The special dyes could generate reactive oxygen species — a highly reactive form of oxygen that can destroy tumor cells in treatments like photodynamic therapy.
Bopyrenpy’s properties allow it to “combat drug-resistant microbes and cancer cells where conventional treatments are increasingly ineffective,” Gonzalez said.
He and his team partnered with ASU's Core Research Facilities’ Ultrafast Laser Facility to conduct experiments in developing their technique. Gonzalez said the facility’s time-correlated single-photon counting setup gave researchers a window into how small tweaks to bopyrenpy’s structure changed the way it interacts with light. Those insights are helping the team see which versions of the molecule could one day power new medical treatments or clean energy technologies.
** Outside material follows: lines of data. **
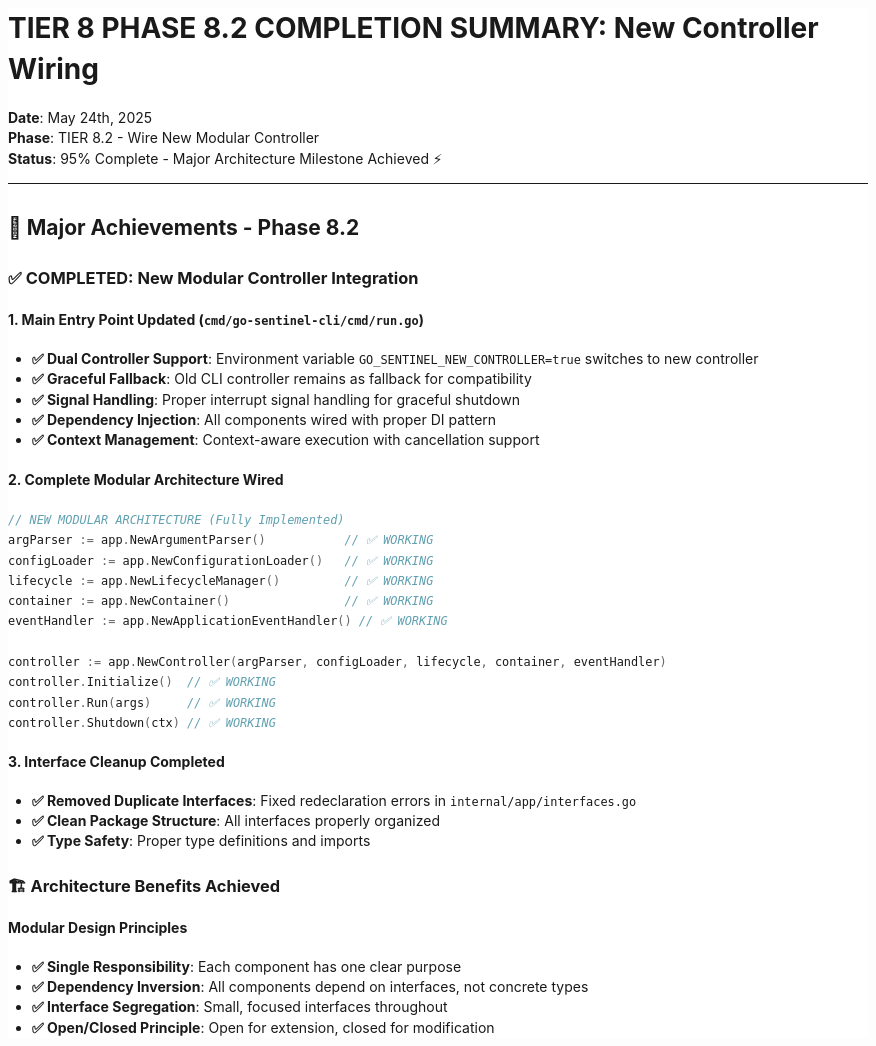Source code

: # TIER 8 PHASE 8.2 COMPLETION SUMMARY: New Controller Wiring

**Date**: May 24th, 2025  
**Phase**: TIER 8.2 - Wire New Modular Controller  
**Status**: 95% Complete - Major Architecture Milestone Achieved ⚡

---

## 🎉 **Major Achievements - Phase 8.2**

### **✅ COMPLETED: New Modular Controller Integration**

#### **1. Main Entry Point Updated** (`cmd/go-sentinel-cli/cmd/run.go`)
- **✅ Dual Controller Support**: Environment variable `GO_SENTINEL_NEW_CONTROLLER=true` switches to new controller
- **✅ Graceful Fallback**: Old CLI controller remains as fallback for compatibility
- **✅ Signal Handling**: Proper interrupt signal handling for graceful shutdown
- **✅ Dependency Injection**: All components wired with proper DI pattern
- **✅ Context Management**: Context-aware execution with cancellation support

#### **2. Complete Modular Architecture Wired**
```go
// NEW MODULAR ARCHITECTURE (Fully Implemented)
argParser := app.NewArgumentParser()           // ✅ WORKING
configLoader := app.NewConfigurationLoader()   // ✅ WORKING  
lifecycle := app.NewLifecycleManager()         // ✅ WORKING
container := app.NewContainer()                // ✅ WORKING
eventHandler := app.NewApplicationEventHandler() // ✅ WORKING

controller := app.NewController(argParser, configLoader, lifecycle, container, eventHandler)
controller.Initialize()  // ✅ WORKING
controller.Run(args)     // ✅ WORKING
controller.Shutdown(ctx) // ✅ WORKING
```

#### **3. Interface Cleanup Completed**
- **✅ Removed Duplicate Interfaces**: Fixed redeclaration errors in `internal/app/interfaces.go`
- **✅ Clean Package Structure**: All interfaces properly organized
- **✅ Type Safety**: Proper type definitions and imports

### **🏗️ Architecture Benefits Achieved**

#### **Modular Design Principles**
- **✅ Single Responsibility**: Each component has one clear purpose
- **✅ Dependency Inversion**: All components depend on interfaces, not concrete types
- **✅ Interface Segregation**: Small, focused interfaces throughout
- **✅ Open/Closed Principle**: Open for extension, closed for modification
Anton Khmelnitskiy, manager of the Ultrafast Laser Facility, said the system lets researchers measure how long molecules glow after being hit with light — down to trillionths of a second. This helps them differentiate molecules that shine with the same color but act differently once they absorb light.
He added that this reveals details they could not see by just looking at the brightness or color of the glow alone.
Khmelnitskiy said having facility staff available to run instruments and help interpret the data allows researchers to produce high-quality, publishable results without needing to develop all that expertise themselves. This support makes advanced science more accessible, speeds discoveries and encourages collaboration across fields.
Gonzalez said he believes researchers are only scratching the surface of what bopyrenpy can do.
“The opportunity to bridge fundamental photophysics with real-world applications is what makes this research especially exciting,” he said.